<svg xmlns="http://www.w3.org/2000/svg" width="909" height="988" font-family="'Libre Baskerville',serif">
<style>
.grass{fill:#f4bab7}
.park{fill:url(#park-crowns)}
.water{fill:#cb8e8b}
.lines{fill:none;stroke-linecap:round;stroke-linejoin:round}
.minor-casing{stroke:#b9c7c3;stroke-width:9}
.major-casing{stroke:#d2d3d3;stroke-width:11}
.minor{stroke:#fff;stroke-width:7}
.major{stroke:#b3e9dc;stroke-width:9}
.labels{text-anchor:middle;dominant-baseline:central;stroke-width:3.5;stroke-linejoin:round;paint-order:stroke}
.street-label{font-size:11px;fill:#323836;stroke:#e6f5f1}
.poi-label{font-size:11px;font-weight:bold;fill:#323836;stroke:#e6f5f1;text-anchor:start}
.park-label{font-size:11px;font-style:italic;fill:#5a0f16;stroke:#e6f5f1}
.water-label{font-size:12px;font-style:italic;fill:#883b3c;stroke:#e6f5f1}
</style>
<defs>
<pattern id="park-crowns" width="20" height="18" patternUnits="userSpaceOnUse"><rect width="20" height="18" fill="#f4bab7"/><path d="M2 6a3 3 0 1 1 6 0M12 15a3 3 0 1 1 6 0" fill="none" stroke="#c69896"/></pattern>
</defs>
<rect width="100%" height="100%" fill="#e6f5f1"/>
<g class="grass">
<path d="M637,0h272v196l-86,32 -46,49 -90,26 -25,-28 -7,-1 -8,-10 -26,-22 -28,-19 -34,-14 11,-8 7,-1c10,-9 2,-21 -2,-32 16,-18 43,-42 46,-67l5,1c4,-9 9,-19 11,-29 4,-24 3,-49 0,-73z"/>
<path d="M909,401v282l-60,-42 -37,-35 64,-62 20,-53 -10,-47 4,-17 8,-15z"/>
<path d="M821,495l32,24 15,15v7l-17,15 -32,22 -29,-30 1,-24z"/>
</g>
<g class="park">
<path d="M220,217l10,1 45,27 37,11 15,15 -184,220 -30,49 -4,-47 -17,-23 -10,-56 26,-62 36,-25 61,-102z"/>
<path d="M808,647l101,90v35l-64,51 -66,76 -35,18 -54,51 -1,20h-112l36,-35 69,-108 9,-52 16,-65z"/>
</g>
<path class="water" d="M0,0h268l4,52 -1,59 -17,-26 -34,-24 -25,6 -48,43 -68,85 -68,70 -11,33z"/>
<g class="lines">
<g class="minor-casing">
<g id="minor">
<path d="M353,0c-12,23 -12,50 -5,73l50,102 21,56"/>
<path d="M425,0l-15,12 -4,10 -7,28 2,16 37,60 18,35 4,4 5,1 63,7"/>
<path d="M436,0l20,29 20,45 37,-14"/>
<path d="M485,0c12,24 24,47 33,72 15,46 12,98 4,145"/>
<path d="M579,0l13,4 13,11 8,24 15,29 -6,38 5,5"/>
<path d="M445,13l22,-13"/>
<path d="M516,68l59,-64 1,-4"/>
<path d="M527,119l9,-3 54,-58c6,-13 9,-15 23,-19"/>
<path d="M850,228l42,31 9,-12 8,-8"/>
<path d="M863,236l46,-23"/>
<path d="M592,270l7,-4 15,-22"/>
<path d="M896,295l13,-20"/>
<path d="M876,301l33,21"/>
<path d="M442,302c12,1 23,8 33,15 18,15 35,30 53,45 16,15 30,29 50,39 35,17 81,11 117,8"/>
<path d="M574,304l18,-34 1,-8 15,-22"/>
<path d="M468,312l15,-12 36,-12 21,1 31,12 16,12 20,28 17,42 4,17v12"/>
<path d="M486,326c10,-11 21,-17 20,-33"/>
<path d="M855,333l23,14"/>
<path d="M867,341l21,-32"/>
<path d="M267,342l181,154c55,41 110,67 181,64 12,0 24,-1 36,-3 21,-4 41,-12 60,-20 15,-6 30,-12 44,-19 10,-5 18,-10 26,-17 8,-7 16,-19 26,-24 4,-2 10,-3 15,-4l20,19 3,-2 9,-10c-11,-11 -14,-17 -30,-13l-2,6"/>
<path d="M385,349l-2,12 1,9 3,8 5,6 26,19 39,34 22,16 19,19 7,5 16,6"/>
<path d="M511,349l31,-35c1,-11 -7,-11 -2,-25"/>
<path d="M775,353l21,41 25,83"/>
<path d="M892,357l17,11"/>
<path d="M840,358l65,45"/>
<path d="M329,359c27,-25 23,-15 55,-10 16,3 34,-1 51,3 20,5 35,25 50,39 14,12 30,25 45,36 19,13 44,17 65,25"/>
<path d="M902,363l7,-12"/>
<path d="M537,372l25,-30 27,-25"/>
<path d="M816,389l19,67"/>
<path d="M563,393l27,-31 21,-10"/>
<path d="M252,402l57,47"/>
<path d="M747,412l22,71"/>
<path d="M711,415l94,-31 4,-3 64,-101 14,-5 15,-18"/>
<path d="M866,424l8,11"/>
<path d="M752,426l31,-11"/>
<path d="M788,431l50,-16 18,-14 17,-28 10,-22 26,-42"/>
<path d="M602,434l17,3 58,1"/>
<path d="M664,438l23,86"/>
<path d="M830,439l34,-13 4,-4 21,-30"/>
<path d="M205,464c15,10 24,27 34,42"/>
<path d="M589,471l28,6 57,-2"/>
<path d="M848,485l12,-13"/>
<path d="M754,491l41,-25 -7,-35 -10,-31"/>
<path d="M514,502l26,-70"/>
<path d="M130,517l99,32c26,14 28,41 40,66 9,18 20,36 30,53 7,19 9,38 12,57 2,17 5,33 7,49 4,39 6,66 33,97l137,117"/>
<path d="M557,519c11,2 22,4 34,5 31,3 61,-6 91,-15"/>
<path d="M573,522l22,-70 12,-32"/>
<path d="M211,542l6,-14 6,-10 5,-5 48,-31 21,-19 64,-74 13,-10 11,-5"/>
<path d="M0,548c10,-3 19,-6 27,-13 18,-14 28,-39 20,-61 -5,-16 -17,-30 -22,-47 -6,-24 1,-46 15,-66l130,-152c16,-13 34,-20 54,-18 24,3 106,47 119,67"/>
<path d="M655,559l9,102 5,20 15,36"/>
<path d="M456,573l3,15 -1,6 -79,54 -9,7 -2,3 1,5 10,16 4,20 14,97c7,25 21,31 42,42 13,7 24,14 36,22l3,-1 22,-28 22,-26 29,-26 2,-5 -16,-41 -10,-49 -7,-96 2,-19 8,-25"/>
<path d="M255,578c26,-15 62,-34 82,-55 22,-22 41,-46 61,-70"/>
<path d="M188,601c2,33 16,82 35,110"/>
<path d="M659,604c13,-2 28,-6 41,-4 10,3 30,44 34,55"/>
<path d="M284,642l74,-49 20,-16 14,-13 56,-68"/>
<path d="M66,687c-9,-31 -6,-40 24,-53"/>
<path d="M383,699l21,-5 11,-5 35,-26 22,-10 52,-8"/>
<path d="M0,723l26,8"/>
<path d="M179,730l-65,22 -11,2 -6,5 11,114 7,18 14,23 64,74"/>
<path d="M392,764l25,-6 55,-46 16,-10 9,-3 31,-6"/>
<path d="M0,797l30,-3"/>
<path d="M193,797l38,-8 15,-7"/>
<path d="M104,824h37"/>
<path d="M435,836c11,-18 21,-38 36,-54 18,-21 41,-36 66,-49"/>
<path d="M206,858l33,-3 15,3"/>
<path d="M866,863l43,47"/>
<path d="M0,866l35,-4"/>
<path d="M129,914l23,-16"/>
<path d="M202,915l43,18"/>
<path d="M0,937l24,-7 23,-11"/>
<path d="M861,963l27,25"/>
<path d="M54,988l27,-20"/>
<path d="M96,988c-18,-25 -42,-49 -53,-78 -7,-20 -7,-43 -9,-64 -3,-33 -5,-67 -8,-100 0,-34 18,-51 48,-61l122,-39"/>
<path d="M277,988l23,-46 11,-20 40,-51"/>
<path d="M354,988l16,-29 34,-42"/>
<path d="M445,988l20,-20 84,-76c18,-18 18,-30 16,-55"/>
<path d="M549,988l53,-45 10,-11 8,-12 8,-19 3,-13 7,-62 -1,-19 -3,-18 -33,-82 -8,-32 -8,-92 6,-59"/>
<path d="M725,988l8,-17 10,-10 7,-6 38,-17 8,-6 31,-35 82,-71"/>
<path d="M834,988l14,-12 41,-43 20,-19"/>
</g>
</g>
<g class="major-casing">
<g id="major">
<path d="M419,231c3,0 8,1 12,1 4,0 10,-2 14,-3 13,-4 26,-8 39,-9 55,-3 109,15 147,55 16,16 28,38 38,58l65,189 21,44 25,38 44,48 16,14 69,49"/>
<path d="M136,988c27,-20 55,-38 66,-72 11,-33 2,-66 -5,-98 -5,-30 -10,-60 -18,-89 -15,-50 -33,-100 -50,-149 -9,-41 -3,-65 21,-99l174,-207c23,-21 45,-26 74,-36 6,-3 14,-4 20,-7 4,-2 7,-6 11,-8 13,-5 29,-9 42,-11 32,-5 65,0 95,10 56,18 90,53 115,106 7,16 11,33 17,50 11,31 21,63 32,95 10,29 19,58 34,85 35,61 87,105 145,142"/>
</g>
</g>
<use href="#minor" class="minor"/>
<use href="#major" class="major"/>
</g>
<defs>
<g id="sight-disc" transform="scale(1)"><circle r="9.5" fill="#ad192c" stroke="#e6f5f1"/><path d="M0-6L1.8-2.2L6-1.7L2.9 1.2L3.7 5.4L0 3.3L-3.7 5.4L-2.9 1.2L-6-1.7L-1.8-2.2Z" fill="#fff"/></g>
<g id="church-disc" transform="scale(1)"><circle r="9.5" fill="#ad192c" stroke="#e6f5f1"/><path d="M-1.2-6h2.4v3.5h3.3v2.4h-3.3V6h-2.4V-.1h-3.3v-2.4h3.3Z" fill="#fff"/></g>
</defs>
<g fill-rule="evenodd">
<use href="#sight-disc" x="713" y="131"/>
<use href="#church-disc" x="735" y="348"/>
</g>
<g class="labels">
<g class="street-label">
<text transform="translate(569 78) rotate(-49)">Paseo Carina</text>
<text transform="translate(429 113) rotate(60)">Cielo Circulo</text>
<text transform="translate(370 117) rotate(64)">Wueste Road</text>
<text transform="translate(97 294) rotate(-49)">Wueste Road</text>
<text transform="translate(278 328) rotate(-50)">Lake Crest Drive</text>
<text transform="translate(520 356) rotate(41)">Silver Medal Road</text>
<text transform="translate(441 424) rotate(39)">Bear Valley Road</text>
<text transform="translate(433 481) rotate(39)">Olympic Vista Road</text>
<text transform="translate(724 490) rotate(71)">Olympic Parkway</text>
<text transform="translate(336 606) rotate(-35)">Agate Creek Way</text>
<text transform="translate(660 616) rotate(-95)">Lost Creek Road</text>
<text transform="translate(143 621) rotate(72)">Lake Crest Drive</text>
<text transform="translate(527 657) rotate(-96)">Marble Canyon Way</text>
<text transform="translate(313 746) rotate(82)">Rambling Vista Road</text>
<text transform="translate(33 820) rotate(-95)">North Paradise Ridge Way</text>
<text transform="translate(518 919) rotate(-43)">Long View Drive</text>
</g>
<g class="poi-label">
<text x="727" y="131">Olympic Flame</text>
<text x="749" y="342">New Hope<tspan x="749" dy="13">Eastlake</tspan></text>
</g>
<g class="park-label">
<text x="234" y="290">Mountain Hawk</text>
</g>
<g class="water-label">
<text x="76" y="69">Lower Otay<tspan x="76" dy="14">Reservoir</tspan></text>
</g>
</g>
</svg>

Your assignment: If a line in the records above contains "lines", copy that line.

Answer:
.lines{fill:none;stroke-linecap:round;stroke-linejoin:round}
<g class="lines">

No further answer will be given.